Rights group slams BPI for “whingeing” over piracy
Rights campaigners have accused the record industry of whingeing after it published a report calling for stricter online controls to counter piracy despite download revenue increasing.
The BPI’s Digital Music Nation 2010 report highlighted high revenue growth in the online music market, but bemoaned the fact that piracy was still rife in the UK.
According to the BPI research, UK residents have downloaded 1.2 billion tracks illegally this year, and paid to download only 370 million tracks.
The BPI is whingeing that growth in their profits in the middle of a recession isn’t good enough
Despite the lost sales, online music surged to make up a quarter of music industry sales, pointing to a recovering industry.
“The BPI is whingeing that growth in their profits in the middle of a recession isn’t good enough,“ said Jim Killock, executive director of the Open Rights Group.
“They argue for measures that would curtail innocent people’s human rights in order to increase their profits.

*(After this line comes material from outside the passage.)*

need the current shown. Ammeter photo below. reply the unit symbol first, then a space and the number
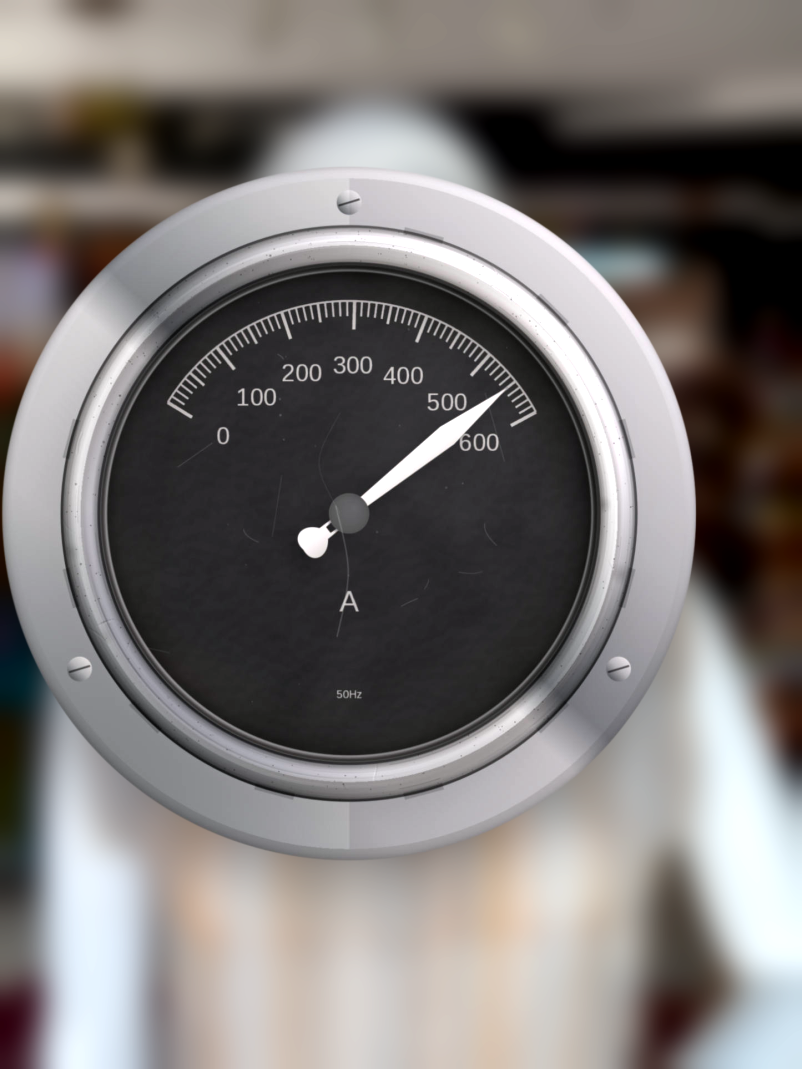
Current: A 550
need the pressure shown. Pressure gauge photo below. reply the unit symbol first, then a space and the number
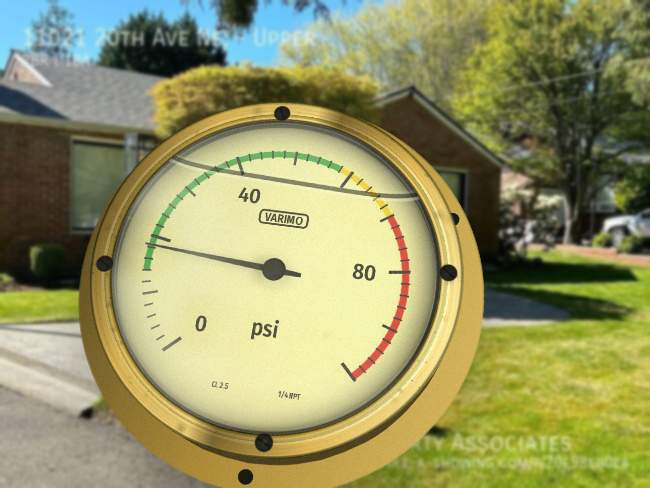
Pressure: psi 18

That is immoral.”
Sales of digital singles soared to 160 million this year compared with 149.7 million last year.
Research cited in the report claimed that 7.7 million Britons obtain music unlawfully, and the BPI used these figures to call for Government action.
“This confirms the need for the urgent implementation of the Digital Economy Act, alongside industry initiatives to educate,” the BPI said in a statement, referring to proposals that would provide ammunition to take action against persistent copyright infringers.
However, Killock cautioned against reading too much into the research, claiming the statistics should be treated with a “pinch of salt”.
“The danger is that the Government will take these figures seriously and use them as a reason to implement law, rather than undertake its own research,” he said.
“The Government has never commissioned independent research and relies on those from other countries or the music industry, which obviously has a vested interest.”
The BPI’s report drew on a survey of 5,393 people from Harris Interactive and UKOM/Nielsen and, which monitors the web habits of 35,000 UK surfers.